Authorisation
1/f noise modeling
Author: Giorgi GogibedashviliCo-authors: Giorgi Gogibedashvili
Keywords: Flicker noise, modeling
Annotation:
Annotation This work shows classification methods for signals gotten from physical experiments. These methods are dependent on signal spectral analysis. Specifically: for modeled signals power spectral density is calculated. If spectrums are characterized by frequency to the power of -1 then this noise is called flicker noise. In random processes theory signal is classified by ‘’colors’’. This work discusses both ‘’white’’ and other ‘’colored’’ noise modeling. Examples of flicker noise in real-time physical processes is also discussed here. For describing signal’s chaotic nature Recurrence plot method is used. Recurrence plots are shown for ‘’colored’’ noise. The causing reason for flicker noises to occur in different physical problems varies, but they are all characterized by the same non-linear dynamical properties. For better understanding the properties of given signals modern non-linear dynamics statistical processing, power spectral density and recurrent plot methods are used in this work. These methods for signal processing in dynamical systems is used for flicker noise modeling.
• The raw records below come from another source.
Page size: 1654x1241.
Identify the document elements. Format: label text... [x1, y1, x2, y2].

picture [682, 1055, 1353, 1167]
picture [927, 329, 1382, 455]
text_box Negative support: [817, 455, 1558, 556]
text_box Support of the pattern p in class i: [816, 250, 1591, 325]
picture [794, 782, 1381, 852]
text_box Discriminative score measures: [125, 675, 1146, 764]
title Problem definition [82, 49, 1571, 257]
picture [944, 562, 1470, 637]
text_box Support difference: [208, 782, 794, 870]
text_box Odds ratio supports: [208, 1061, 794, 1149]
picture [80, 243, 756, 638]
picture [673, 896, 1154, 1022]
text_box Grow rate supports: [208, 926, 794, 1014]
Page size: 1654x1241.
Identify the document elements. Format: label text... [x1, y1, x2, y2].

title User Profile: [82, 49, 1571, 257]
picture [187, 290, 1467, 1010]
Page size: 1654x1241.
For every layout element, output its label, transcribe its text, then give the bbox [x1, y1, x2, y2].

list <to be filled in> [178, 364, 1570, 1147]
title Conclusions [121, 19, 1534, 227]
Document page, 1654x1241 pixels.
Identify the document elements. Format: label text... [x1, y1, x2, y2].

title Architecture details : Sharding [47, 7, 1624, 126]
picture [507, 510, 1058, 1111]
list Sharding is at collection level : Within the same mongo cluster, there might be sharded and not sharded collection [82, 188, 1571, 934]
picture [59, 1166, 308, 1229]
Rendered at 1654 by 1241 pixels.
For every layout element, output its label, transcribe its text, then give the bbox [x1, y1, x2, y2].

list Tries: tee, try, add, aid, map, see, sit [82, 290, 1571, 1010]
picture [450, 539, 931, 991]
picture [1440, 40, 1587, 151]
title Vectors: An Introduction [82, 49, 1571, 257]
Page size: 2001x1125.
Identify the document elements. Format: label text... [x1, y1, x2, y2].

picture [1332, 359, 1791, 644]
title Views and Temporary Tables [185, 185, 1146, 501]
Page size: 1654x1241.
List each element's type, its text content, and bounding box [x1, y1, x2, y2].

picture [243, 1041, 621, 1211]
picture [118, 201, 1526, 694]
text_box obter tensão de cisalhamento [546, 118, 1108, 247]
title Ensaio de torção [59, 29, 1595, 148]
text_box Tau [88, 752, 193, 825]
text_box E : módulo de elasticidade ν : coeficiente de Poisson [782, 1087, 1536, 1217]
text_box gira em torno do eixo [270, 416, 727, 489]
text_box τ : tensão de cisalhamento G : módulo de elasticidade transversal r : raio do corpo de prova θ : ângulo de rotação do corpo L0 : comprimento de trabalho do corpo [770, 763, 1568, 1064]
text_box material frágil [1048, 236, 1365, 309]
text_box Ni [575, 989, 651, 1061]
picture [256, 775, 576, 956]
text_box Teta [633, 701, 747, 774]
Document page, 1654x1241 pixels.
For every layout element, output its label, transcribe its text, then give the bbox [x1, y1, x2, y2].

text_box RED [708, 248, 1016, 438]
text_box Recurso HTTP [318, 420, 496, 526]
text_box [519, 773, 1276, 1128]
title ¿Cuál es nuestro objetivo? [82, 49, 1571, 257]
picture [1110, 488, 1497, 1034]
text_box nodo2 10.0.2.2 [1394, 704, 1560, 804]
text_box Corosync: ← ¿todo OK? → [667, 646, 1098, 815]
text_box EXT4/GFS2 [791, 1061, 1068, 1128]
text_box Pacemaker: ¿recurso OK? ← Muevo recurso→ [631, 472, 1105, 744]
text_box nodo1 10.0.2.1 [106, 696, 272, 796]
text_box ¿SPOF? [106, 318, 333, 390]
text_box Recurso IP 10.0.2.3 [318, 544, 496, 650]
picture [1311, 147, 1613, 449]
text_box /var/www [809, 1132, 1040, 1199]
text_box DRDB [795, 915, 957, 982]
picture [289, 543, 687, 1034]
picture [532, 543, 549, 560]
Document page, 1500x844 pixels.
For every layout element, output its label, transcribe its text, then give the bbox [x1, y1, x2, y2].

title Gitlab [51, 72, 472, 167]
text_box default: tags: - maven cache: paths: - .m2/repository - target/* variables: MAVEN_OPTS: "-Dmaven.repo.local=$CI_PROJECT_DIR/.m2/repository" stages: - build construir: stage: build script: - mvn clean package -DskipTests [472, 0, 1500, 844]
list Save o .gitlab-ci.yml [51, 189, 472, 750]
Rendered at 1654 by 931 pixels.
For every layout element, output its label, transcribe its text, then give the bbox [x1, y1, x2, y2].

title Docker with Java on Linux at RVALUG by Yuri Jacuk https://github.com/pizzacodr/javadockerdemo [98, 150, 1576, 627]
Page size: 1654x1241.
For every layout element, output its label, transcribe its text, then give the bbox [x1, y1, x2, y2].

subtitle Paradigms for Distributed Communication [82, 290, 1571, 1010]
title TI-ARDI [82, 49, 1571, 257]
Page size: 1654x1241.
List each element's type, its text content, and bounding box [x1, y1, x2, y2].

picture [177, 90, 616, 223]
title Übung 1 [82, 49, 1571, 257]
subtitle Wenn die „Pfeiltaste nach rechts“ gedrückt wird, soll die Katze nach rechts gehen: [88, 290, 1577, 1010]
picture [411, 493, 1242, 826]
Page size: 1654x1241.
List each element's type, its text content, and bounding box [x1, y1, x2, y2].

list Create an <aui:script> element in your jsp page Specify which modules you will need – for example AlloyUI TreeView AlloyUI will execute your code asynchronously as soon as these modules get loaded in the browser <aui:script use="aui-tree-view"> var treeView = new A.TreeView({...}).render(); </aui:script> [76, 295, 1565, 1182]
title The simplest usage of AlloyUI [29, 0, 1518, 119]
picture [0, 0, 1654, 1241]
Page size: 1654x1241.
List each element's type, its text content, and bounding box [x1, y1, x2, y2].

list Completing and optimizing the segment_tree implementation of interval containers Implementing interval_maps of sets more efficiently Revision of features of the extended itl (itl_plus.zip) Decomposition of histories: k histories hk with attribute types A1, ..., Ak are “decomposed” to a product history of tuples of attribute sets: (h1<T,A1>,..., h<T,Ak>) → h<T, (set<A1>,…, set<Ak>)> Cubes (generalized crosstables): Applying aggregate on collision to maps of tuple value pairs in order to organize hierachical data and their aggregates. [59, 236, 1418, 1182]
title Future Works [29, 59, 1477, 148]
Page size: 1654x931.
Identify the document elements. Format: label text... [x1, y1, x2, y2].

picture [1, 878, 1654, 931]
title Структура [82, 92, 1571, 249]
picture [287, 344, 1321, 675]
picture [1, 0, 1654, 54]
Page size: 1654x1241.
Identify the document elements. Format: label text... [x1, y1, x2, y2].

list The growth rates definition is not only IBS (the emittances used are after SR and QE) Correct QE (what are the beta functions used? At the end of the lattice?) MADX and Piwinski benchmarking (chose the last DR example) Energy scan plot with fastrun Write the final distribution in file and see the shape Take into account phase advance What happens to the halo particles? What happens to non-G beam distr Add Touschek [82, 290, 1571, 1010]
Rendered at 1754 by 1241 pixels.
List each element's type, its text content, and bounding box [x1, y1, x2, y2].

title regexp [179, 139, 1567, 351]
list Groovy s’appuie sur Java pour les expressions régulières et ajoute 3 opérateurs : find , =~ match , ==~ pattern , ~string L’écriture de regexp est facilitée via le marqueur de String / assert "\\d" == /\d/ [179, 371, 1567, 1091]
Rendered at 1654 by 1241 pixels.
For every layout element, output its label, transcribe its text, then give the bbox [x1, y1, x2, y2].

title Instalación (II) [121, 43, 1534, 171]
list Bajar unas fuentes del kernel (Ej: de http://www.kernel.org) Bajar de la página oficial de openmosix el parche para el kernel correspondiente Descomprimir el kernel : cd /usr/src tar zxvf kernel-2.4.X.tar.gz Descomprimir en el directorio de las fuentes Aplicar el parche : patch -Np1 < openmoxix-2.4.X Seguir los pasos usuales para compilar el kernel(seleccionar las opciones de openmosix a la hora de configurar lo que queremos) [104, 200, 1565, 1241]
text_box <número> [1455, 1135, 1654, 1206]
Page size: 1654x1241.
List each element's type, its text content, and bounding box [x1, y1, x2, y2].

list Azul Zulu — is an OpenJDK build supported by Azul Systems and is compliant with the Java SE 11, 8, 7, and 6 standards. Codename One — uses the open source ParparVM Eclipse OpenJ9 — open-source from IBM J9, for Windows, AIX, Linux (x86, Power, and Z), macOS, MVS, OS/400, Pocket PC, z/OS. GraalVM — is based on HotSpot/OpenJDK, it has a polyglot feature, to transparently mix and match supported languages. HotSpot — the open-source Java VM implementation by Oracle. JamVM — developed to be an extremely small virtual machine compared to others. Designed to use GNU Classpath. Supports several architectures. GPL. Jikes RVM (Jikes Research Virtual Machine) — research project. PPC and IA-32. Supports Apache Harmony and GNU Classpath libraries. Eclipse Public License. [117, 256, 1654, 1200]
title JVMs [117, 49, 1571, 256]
Lorenz dynamical system is discussed which describes convectional currents’ chaotic states. Chaotic signal’s characteristics derived from this system is part of ‘’colorful’’ noise. Rikitake and Dufing models’ signals are also shown. This work also examined particle dynamics for co-ordinate and velocity signal characteristics in periodic potential well, and it’s shown that the signal is a flicker noise.